A dynamic programming approach to multi-objective logic synthesis of quantum circuits

Quantum computing is an emerging technology that harnesses the laws of quantum mechanics to solve some problems much faster than classical computers. Quantum-logic synthesis refers to converting a given quantum gate into a set of gates that can be implemented in quantum technologies and primarily focuses on decreasing the number of CNOT gates. Of the most well-known quantum-logic synthesis methods are cosine-sine decomposition (CSD) and quantum Shannon decomposition (QSD), each with their distinct advantages. This study aims to present a multi-objective quantum-logic synthesis to optimize three evaluation criteria of the synthesized circuit, namely, the number of CNOT gates, the total number of gates, and the depth simultaneously.

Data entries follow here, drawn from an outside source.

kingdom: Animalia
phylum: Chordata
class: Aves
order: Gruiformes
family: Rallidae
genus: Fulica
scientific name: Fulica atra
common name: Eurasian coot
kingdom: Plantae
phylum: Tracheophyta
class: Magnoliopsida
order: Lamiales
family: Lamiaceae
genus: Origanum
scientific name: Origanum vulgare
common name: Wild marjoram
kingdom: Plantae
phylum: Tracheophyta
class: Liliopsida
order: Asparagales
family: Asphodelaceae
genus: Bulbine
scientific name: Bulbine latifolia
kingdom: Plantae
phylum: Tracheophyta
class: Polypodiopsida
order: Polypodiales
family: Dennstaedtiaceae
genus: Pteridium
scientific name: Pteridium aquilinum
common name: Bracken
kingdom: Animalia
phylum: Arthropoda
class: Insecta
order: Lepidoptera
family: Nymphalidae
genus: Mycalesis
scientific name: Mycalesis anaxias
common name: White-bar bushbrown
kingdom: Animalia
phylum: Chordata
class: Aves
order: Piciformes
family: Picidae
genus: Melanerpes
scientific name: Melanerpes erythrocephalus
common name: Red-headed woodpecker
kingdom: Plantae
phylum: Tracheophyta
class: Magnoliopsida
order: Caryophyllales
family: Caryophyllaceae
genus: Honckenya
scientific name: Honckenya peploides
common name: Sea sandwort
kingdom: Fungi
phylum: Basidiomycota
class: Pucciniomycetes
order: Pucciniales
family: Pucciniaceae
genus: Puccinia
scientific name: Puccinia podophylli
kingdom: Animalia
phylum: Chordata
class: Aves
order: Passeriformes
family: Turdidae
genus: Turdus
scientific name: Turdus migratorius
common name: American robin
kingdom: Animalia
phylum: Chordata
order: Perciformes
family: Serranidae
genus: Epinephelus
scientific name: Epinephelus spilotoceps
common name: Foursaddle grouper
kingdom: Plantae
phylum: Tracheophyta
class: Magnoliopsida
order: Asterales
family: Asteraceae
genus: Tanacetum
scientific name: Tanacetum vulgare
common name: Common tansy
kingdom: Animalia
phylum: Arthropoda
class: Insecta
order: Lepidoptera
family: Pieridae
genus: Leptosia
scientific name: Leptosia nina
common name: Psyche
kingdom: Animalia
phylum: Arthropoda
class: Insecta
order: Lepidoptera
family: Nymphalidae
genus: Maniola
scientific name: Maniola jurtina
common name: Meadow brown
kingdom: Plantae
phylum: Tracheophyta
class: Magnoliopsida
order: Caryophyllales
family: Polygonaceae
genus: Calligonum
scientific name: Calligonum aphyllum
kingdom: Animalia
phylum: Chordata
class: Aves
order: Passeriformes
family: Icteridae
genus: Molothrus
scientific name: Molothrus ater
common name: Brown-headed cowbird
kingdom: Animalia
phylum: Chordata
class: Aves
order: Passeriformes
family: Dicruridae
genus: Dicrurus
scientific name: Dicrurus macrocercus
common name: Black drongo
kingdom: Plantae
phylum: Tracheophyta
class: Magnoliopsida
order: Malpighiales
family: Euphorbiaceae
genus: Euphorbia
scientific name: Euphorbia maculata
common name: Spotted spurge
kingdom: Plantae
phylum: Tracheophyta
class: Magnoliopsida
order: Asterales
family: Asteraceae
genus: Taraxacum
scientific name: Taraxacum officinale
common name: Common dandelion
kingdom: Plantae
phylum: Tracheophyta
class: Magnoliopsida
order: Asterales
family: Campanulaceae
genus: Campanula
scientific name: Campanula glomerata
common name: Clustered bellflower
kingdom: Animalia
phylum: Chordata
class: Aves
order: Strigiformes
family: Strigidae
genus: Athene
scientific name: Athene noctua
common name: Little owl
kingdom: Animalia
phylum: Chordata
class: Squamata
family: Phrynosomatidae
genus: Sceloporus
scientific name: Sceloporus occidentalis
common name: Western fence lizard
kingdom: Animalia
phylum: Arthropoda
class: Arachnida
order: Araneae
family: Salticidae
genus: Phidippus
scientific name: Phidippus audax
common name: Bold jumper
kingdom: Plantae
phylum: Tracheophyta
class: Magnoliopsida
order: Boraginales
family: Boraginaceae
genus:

The proposed method involves constructing a solution space by exploring various combinations of CSD and QSD. Then, utilizing a bottom-up approach of multi-objective dynamic programming (MODP), a method is presented to search only a specific part of the entire solution space to find circuits with Pareto-optimal costs, i.e., the Pareto-optimal front. The results obtained from this method demonstrate a balance between the evaluation criteria. Furthermore, many Pareto-optimal solutions are generated that can be considered based on the applications' or the quantum technology requirements.